Dataset excerpts
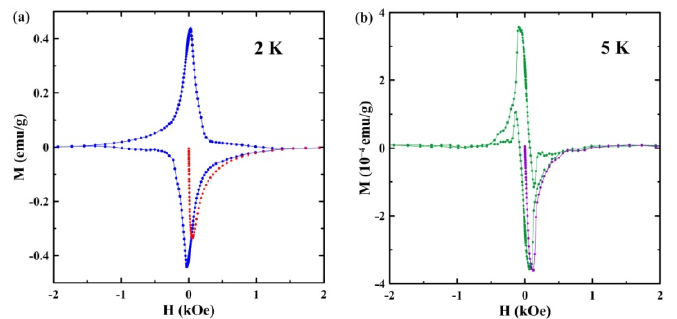
Figure 5. ( a ) Temperature dependencies of the FCC, FCW, and ZFC susceptibilities at 100 Oe near the superconducting transitions. The inset shows the total ZFC and FCC curves. ( b ) Temperature dependencies of the FCC (solid lines) and FCW (dashed lines) susceptibilities near the supercon- ducting transitions at fields indicated in the panel. The arrows show the direction of changing temperature.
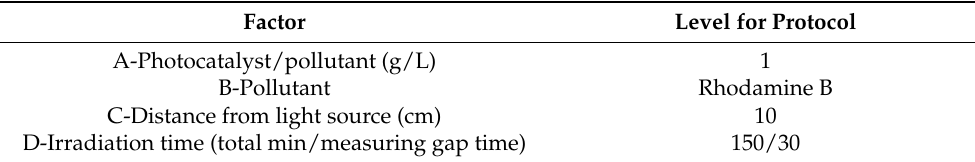
Table 4. Proposed photocatalysis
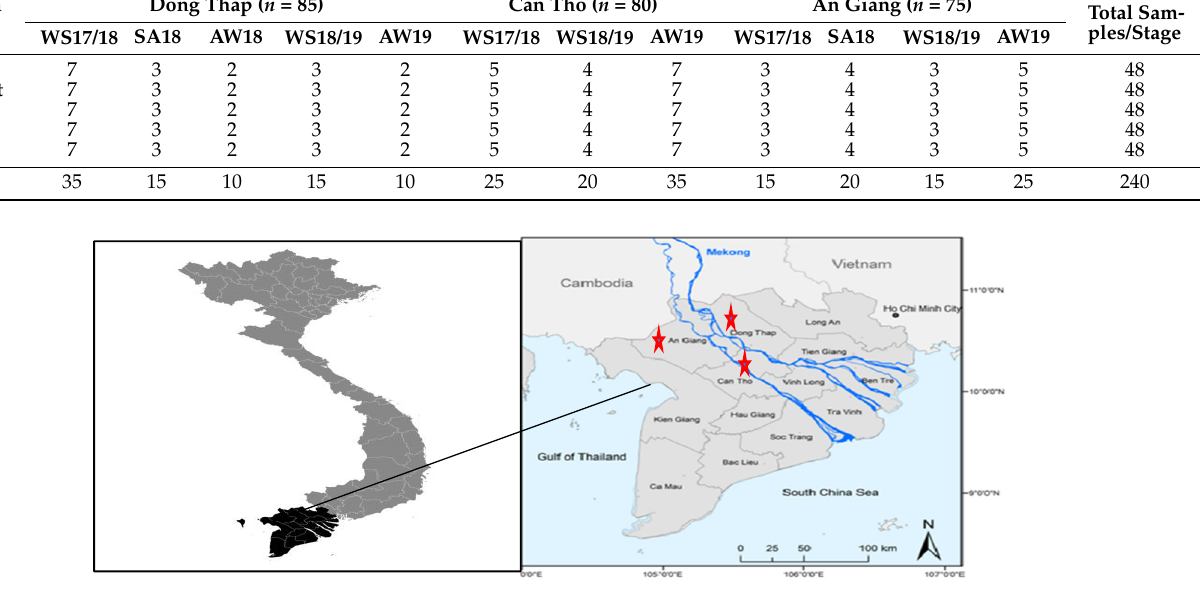
Figure 1. Sampling locations An Giang, Can Tho, and Dong Thap provinces of Mekong Delta (red stars), Vietnam.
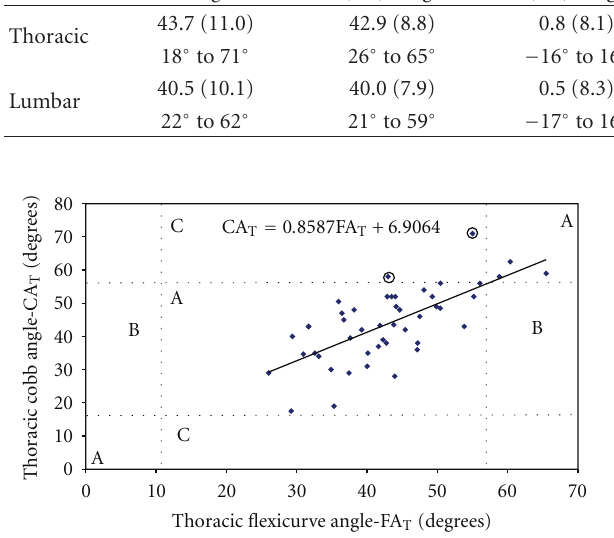
Figure 5: The distribution of the flexicurve angle in relation to the Cobb angle. The vertical and horizontal dotted lines represent the distribution of a normal curvature [31] and divide the figure in 9 zones. The same results are obtained with both techniques in the “A” zones, false positives should appear in “B” zones; false negatives ( (cid:4) ) are shown in the “C” zones.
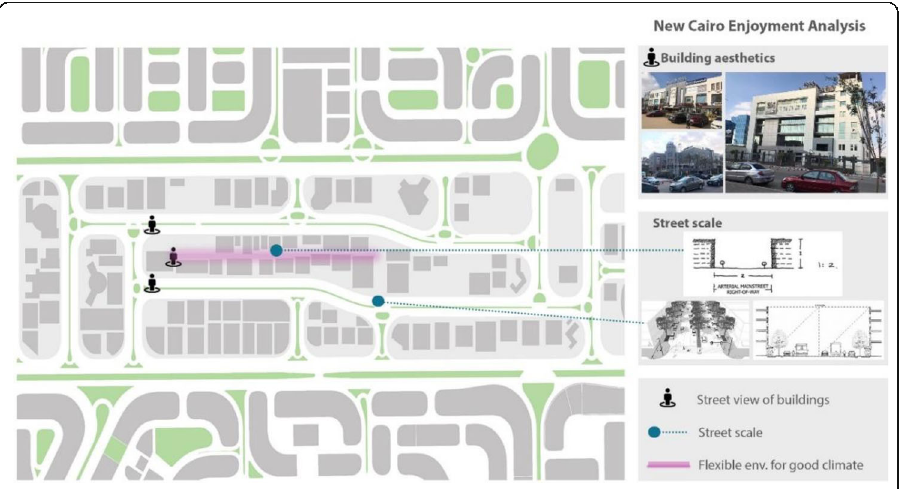
Fig. 13 New Cairo map, analysis of enjoyment aspect in the Banks Street zone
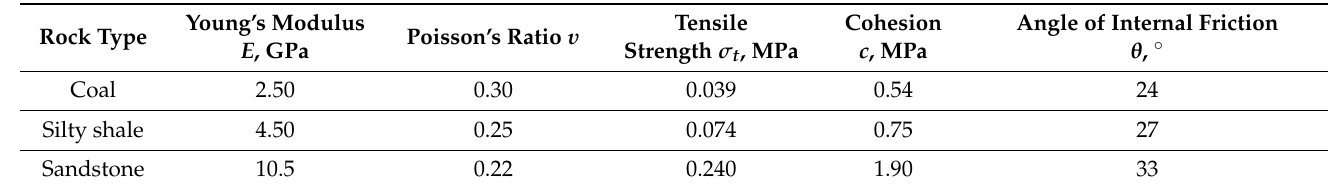
Table 1. Mechanical parameters of the rock mass in the area of the analysed longwall panel adopted for numerical calculations.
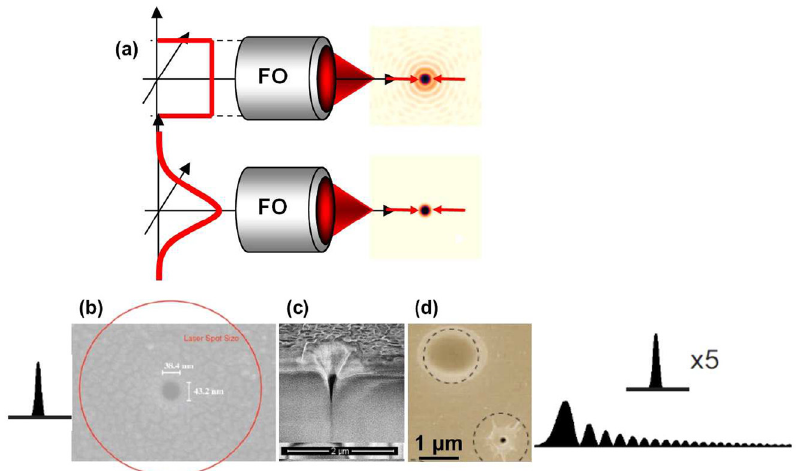
Figure 2: (a) Focusing a beam through an optical system. (b) Near-threshold focusing on a glass substrate. At the tip of the Gaussian beam profile, structures smaller than the waist are obtained. Reprinted with permission from a study by Joglekar et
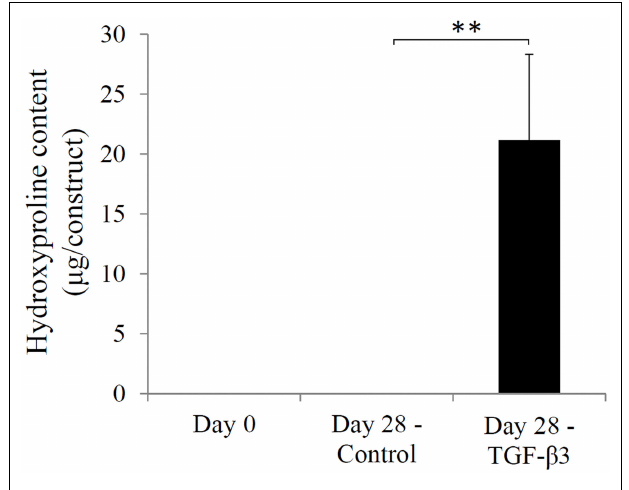
FIGURE 5 | Hydroxyproline levels in hASC-encapsulated VL-PSL-fabricated constructs in the control and TGF- βββ 3 groups at days 0 and 28 . Levels of hydroxyproline in days 0 and 28 control groups were negligible, and levels in the day 28 TGF- β 3 group measured at 21.16 (cid:6) 7.15 μ g/construct. ** p <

Aim of the exercise
Give back every record exactly. Omit the pictures.

Solution
Figure 5. ( a ) Temperature dependencies of the FCC, FCW, and ZFC susceptibilities at 100 Oe near the superconducting transitions. The inset shows the total ZFC and FCC curves. ( b ) Temperature dependencies of the FCC (solid lines) and FCW (dashed lines) susceptibilities near the supercon- ducting transitions at fields indicated in the panel. The arrows show the direction of changing temperature.
Table 4. Proposed photocatalysis
Figure 1. Sampling locations An Giang, Can Tho, and Dong Thap provinces of Mekong Delta (red stars), Vietnam.
Figure 5: The distribution of the flexicurve angle in relation to the Cobb angle. The vertical and horizontal dotted lines represent the distribution of a normal curvature [31] and divide the figure in 9 zones. The same results are obtained with both techniques in the “A” zones, false positives should appear in “B” zones; false negatives ( (cid:4) ) are shown in the “C” zones.
Fig. 13 New Cairo map, analysis of enjoyment aspect in the Banks Street zone
Table 1. Mechanical parameters of the rock mass in the area of the analysed longwall panel adopted for numerical calculations.
Figure 2: (a) Focusing a beam through an optical system. (b) Near-threshold focusing on a glass substrate. At the tip of the Gaussian beam profile, structures smaller than the waist are obtained. Reprinted with permission from a study by Joglekar et
FIGURE 5 | Hydroxyproline levels in hASC-encapsulated VL-PSL-fabricated constructs in the control and TGF- βββ 3 groups at days 0 and 28 . Levels of hydroxyproline in days 0 and 28 control groups were negligible, and levels in the day 28 TGF- β 3 group measured at 21.16 (cid:6) 7.15 μ g/construct. ** p <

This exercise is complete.